MENYALAKAN CAHAYA BATIN: Wali Kota Batam/Kepala BP Batam H Amsakar Achmad, menyerahkan santunan kepada 1000 anak yatim Kota Batam, di sela acara berbuka bersama di kediamannya, Perumahan KDA, Batamkota, Sabtu (8/3/2025). Lepaskan keterikatan duniawi dengan menyalakan cahaya batin.
IBNU ARABI (1165-1240), seorang filsuf dan sufi besar dari Andalusia (kini bagian selatan Spanyol), memiliki pandangan bahwa puasa Ramadan adalah pengalaman transendental yang menghapus sekat antara manusia dan Ilahi.
Dalam bukunya, “Futuhat al-Makkiyah”, sufi bernama lengkap Syaikh Akbar Muhyiddin Ibn Arabi, menjelaskan bahwa saat seseorang berpuasa dengan ikhlas, ia sedang menelusuri jalan menuju fana’—kehilangan diri dalam kehadiran Tuhan.
Ibnu Arabi berkata, “Ketika engkau berpuasa, engkau tidak sekadar menjauhi makanan, tetapi engkau sedang menanggalkan hijab (tabir) yang menghalangi antara dirimu dan Allah.”
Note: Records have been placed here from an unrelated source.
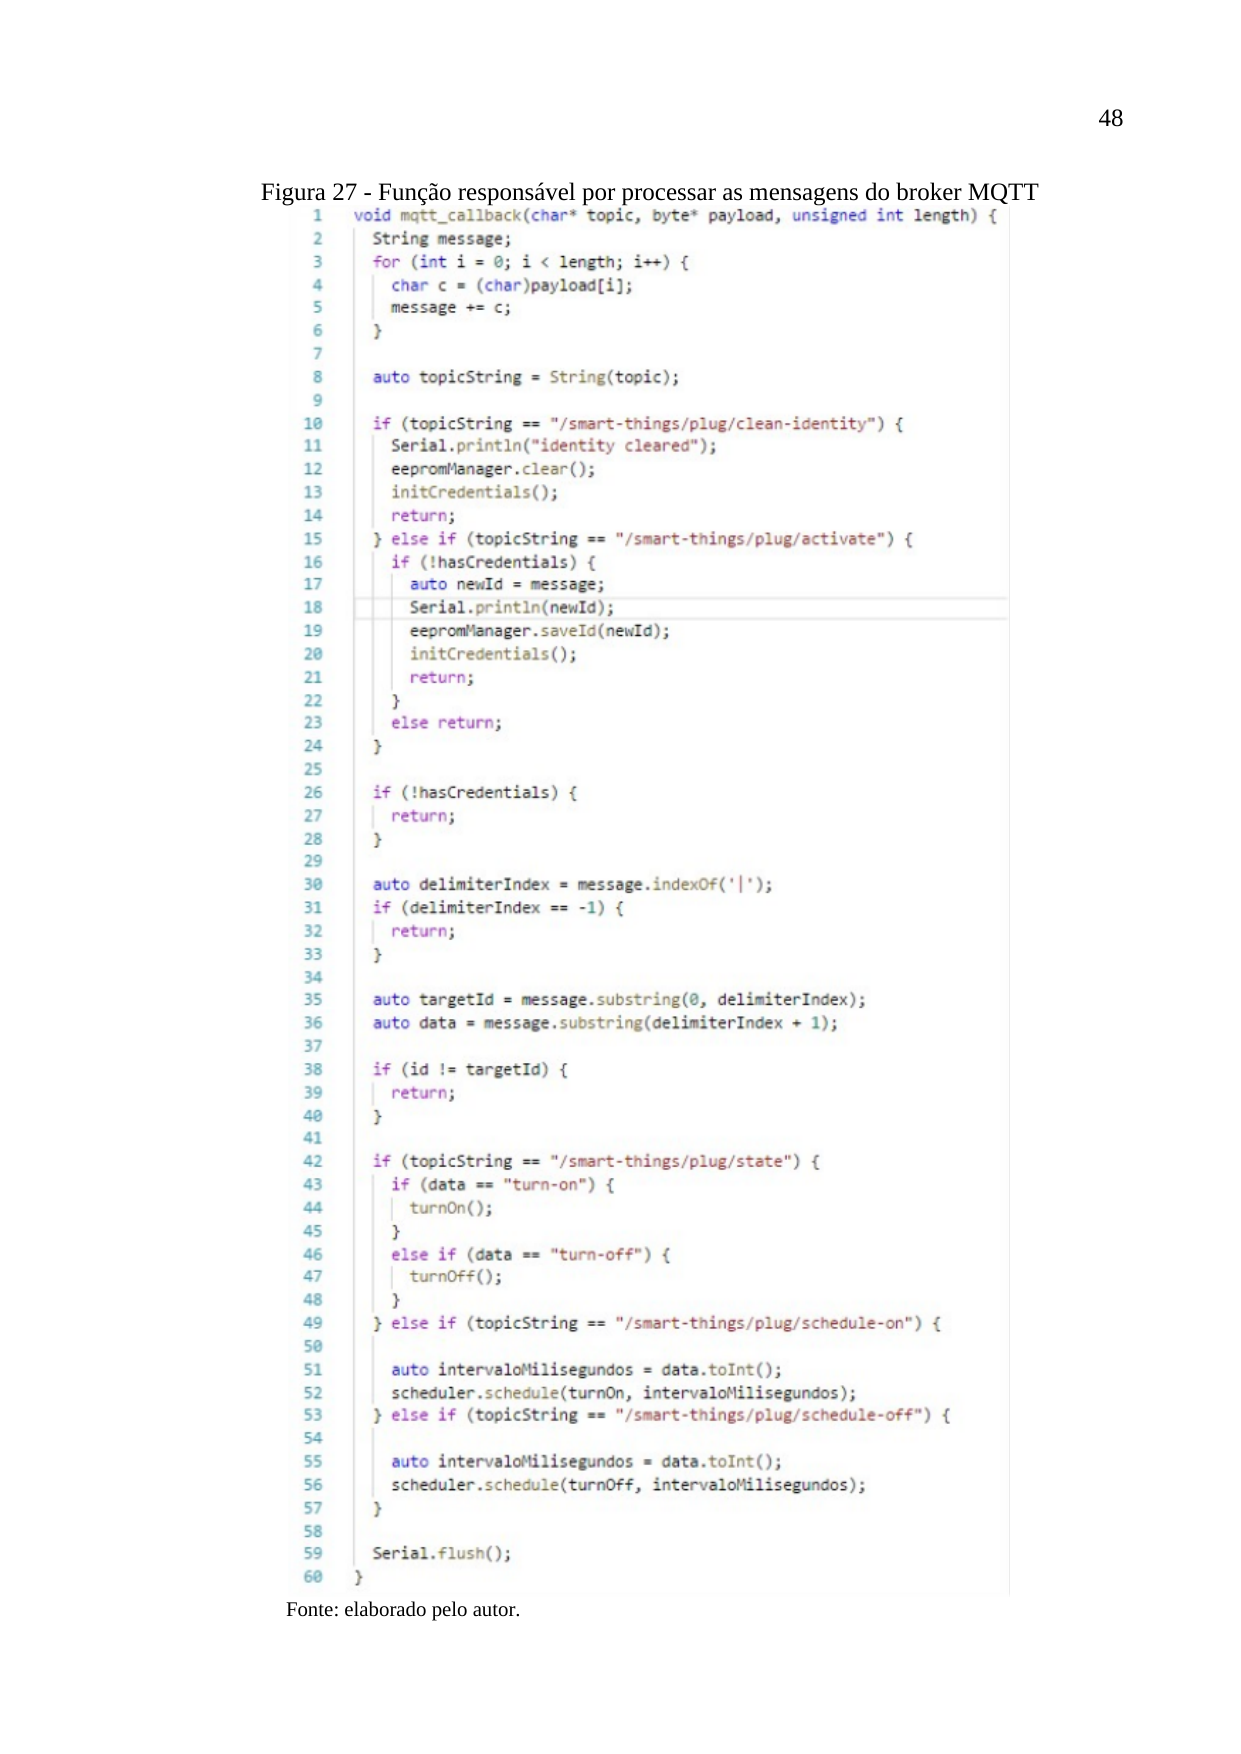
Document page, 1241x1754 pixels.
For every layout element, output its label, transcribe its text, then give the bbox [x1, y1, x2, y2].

text Figura 27 - Função responsável por processar as mensagens do broker MQTT [177, 177, 1122, 206]
text Fonte: elaborado pelo autor. [281, 1597, 1122, 1621]
picture [292, 209, 1005, 1593]
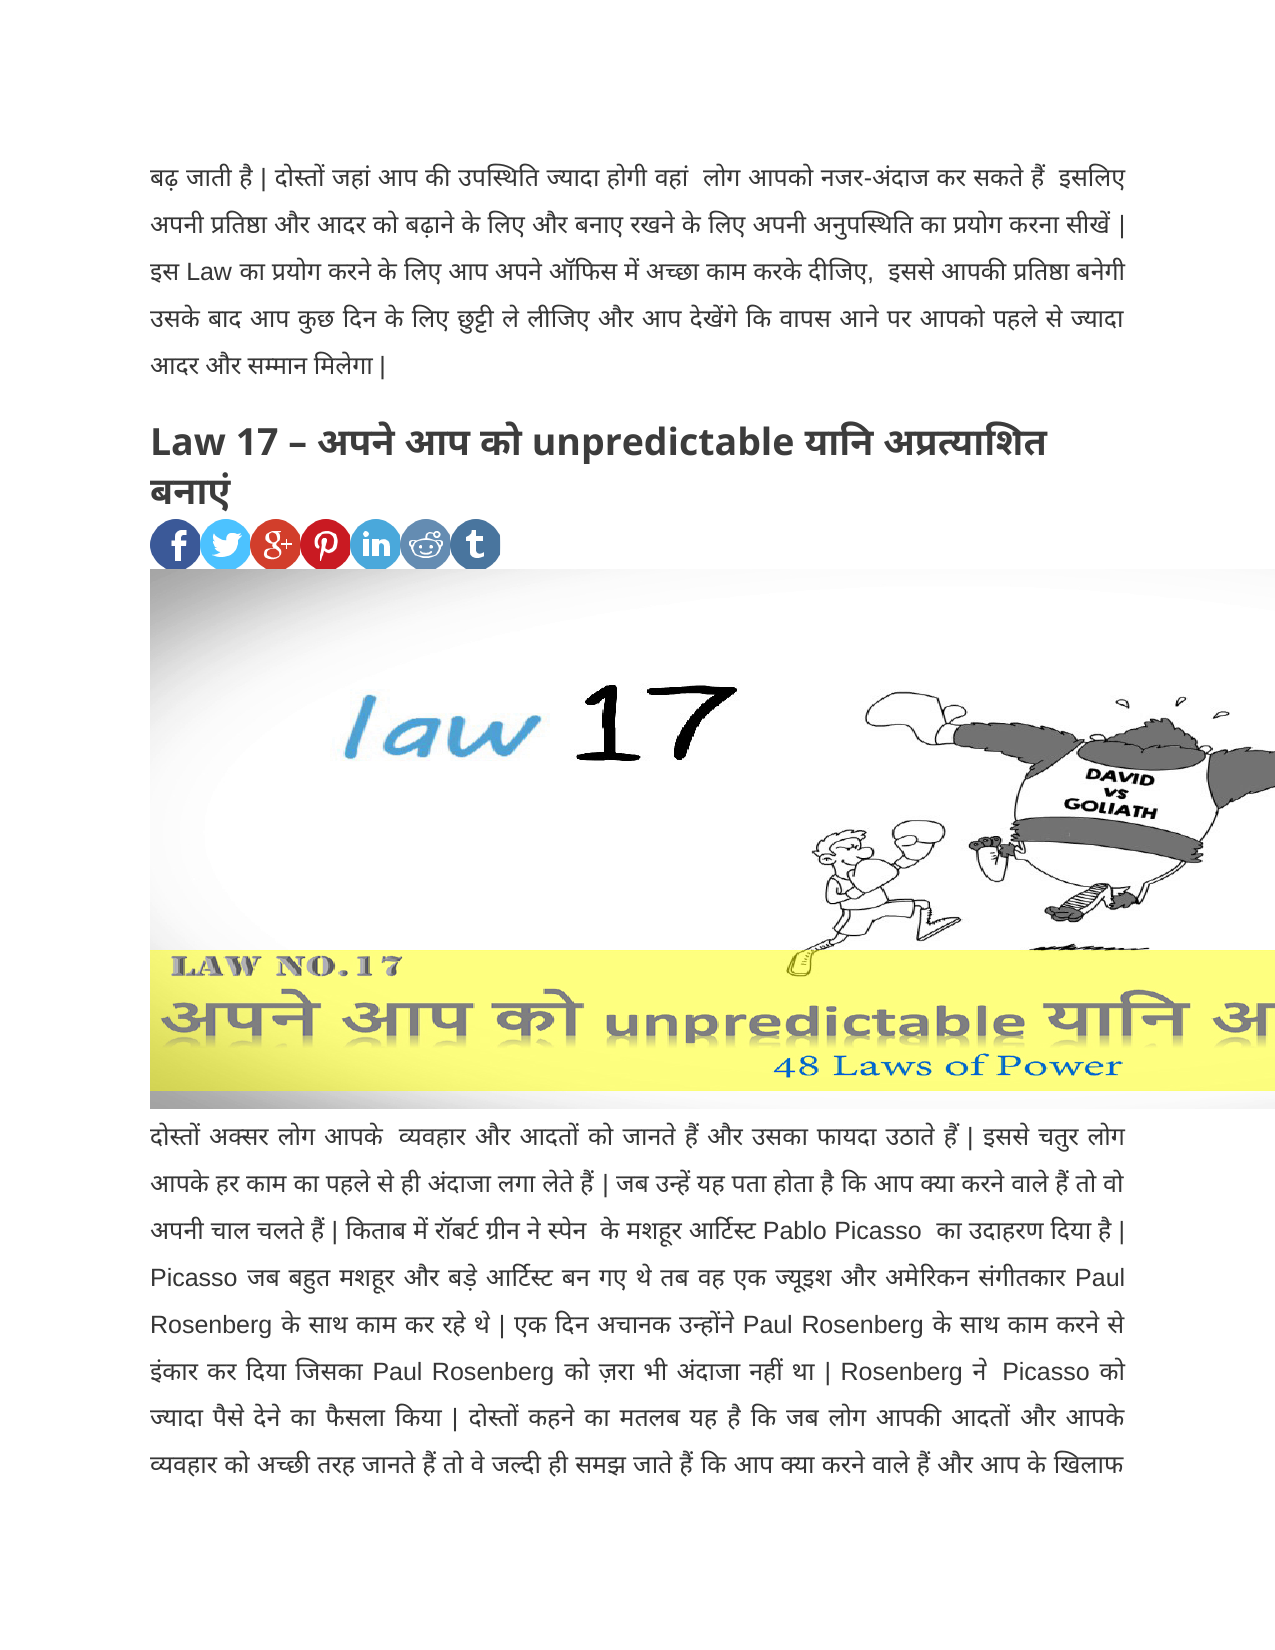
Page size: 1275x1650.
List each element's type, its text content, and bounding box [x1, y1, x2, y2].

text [150, 150, 1125, 384]
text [150, 1109, 1125, 1484]
text Law 17 – अपने आप को unpredictable यानि अप्रत्याशित बनाएं [150, 416, 1125, 520]
picture [150, 519, 1275, 1109]
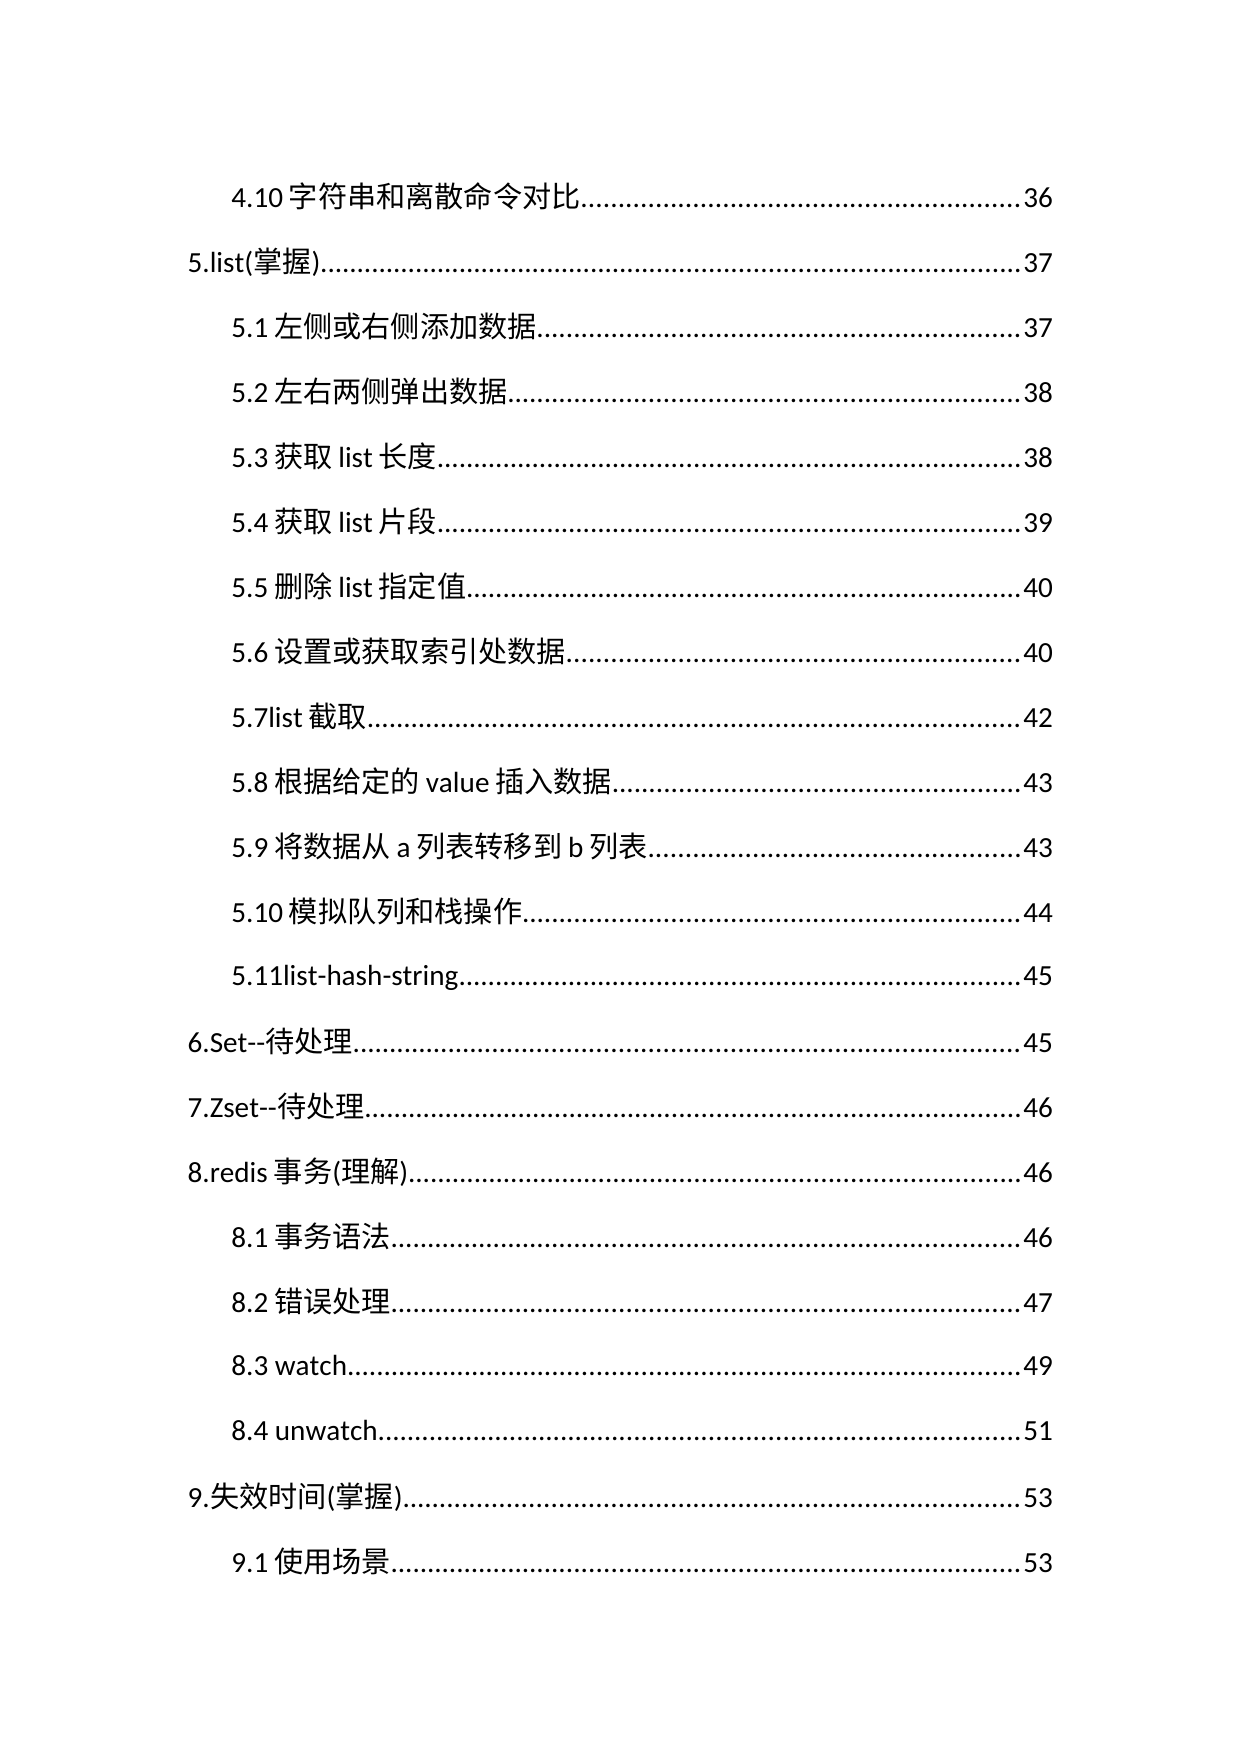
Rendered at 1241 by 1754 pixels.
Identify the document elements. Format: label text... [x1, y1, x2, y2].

text 5.10模拟队列和栈操作 44 [231, 877, 1053, 942]
text 5.3获取list长度 38 [231, 422, 1053, 487]
text 5.list(掌握) 37 [187, 227, 1053, 292]
text 7.Zset--待处理 46 [187, 1072, 1053, 1137]
text 5.2左右两侧弹出数据 38 [231, 357, 1053, 422]
text 5.5删除list指定值 40 [231, 552, 1053, 617]
text 8.4 unwatch 51 [231, 1397, 1053, 1462]
text 5.1左侧或右侧添加数据 37 [231, 292, 1053, 357]
text 5.7list截取 42 [231, 682, 1053, 747]
text 6.Set--待处理 45 [187, 1007, 1053, 1072]
text 5.11list-hash-string 45 [231, 942, 1053, 1007]
text 4.10字符串和离散命令对比 36 [231, 162, 1053, 227]
text 8.3 watch 49 [231, 1332, 1053, 1397]
text 5.6设置或获取索引处数据 40 [231, 617, 1053, 682]
text 8.2错误处理 47 [231, 1267, 1053, 1332]
text 8.redis事务(理解) 46 [187, 1137, 1053, 1202]
text 9.失效时间(掌握) 53 [187, 1462, 1053, 1527]
text 5.9将数据从a列表转移到b列表 43 [231, 812, 1053, 877]
text 9.1使用场景 53 [231, 1527, 1053, 1592]
text 5.8根据给定的value插入数据 43 [231, 747, 1053, 812]
text 5.4获取list片段 39 [231, 487, 1053, 552]
text 8.1事务语法 46 [231, 1202, 1053, 1267]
Artinya, puasa yang sejati bukan hanya soal meninggalkan hal-hal fisik, tetapi juga meninggalkan ego, keakuan, dan kesibukan duniawi agar bisa “melihat” Tuhan lebih dekat.
Menurutnya, menikmati Ramadan berarti menggunakannya sebagai sarana untuk mengenali diri sendiri dan Tuhan.
Seseorang yang ingin mencapai ma’rifat harus menjadikan puasa sebagai latihan untuk melepaskan keterikatan duniawi dan menyalakan cahaya batin.
Seperti Ibnu Arabi, mari kita jadikan Ramadan sebagai momen untuk menanggalkan ego dan mendekat kepada Allah Subhanahu wa taala dengan penuh kesadaran. Jangan hanya berpuasa secara fisik, tetapi berpuasalah dengan hati dan pikiran.